§ **Task goal**: Repeat each of the rows below verbatim, line by line, without changing anything.

[Start Dataset extract]

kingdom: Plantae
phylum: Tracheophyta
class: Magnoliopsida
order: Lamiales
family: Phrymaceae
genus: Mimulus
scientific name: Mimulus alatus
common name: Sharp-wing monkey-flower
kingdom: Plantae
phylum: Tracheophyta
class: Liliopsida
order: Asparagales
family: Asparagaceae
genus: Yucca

[End Dataset extract]

§ **Finished exercise**:
kingdom: Plantae
phylum: Tracheophyta
class: Magnoliopsida
order: Lamiales
family: Phrymaceae
genus: Mimulus
scientific name: Mimulus alatus
common name: Sharp-wing monkey-flower
kingdom: Plantae
phylum: Tracheophyta
class: Liliopsida
order: Asparagales
family: Asparagaceae
genus: Yucca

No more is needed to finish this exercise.